▶ [Work required] Every line in the listing below that holds the word "none" should be returned.
-- Opening Marker --
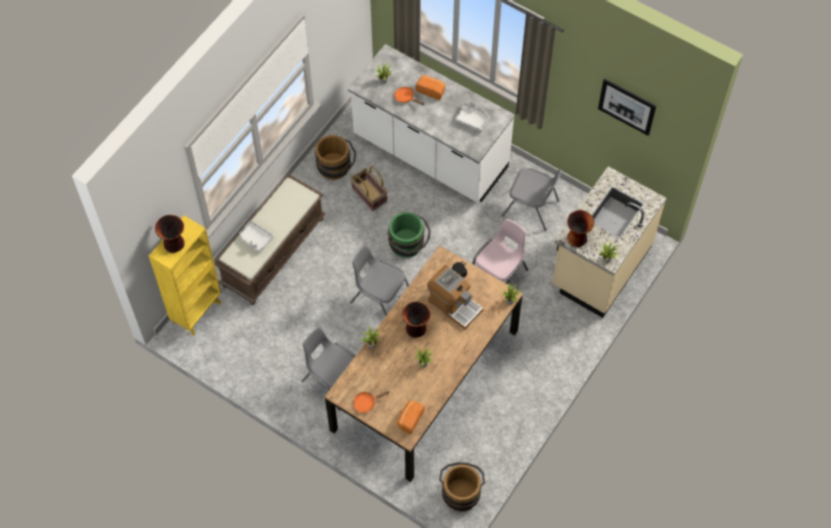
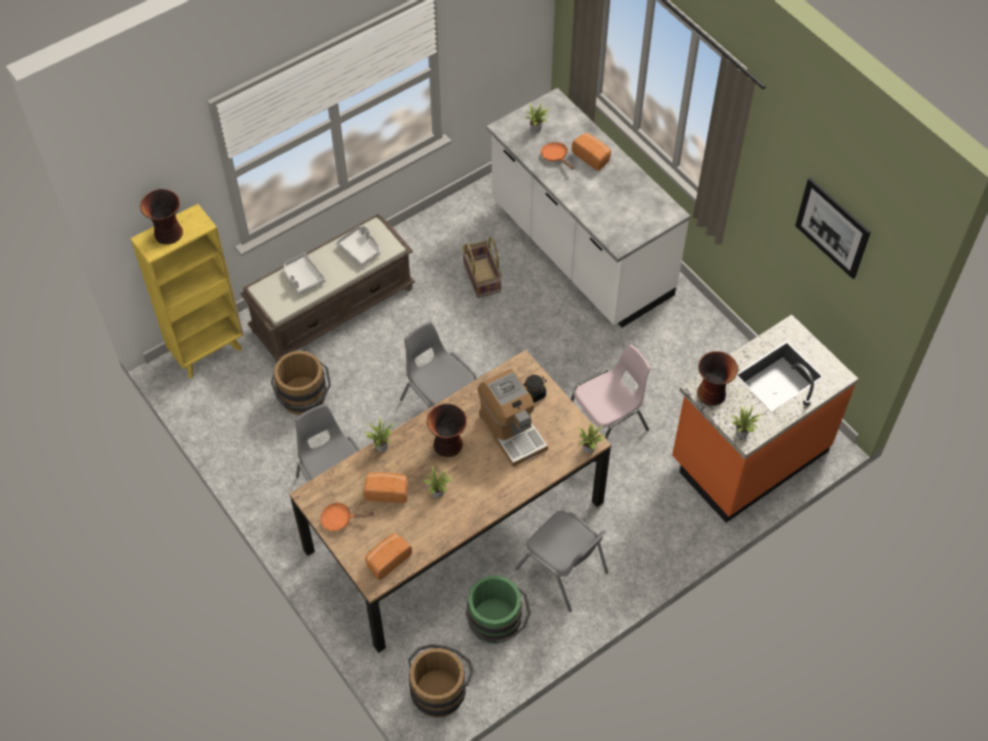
camera: 20 degrees right, 5 degrees down
(335, 169) = (453, 235): brown bucket -> brown bucket (304, 400)
(389, 373) = (387, 491): none -> bread
(408, 246) = (505, 353): green bucket -> green bucket (496, 625)
(472, 119) = (631, 206): grey tray -> grey tray (360, 249)
(531, 208) = (684, 355): grey chair -> grey chair (563, 571)
(600, 266) = (748, 455): beige counter -> orange counter

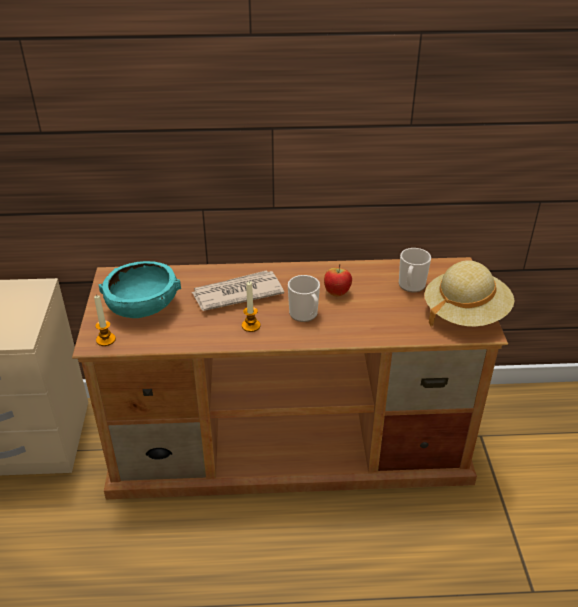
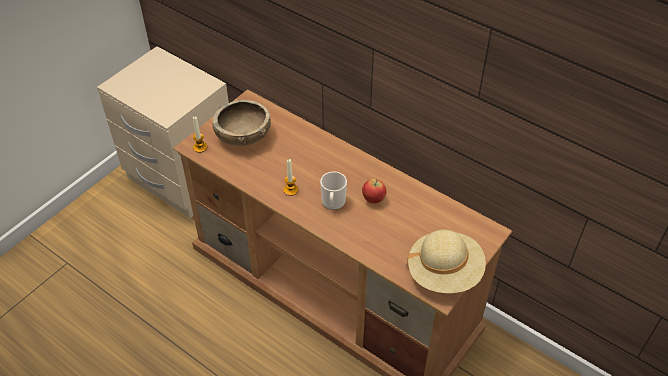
camera: 40 degrees right, 10 degrees up
(143, 307) = (243, 136): turquoise bowl -> brown bowl
(236, 293) = (308, 160): newspaper -> none
(411, 286) = (432, 226): mug -> none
-- Closing Marker --
▶ [Result]
(389, 373) = (387, 491): none -> bread
(236, 293) = (308, 160): newspaper -> none
(411, 286) = (432, 226): mug -> none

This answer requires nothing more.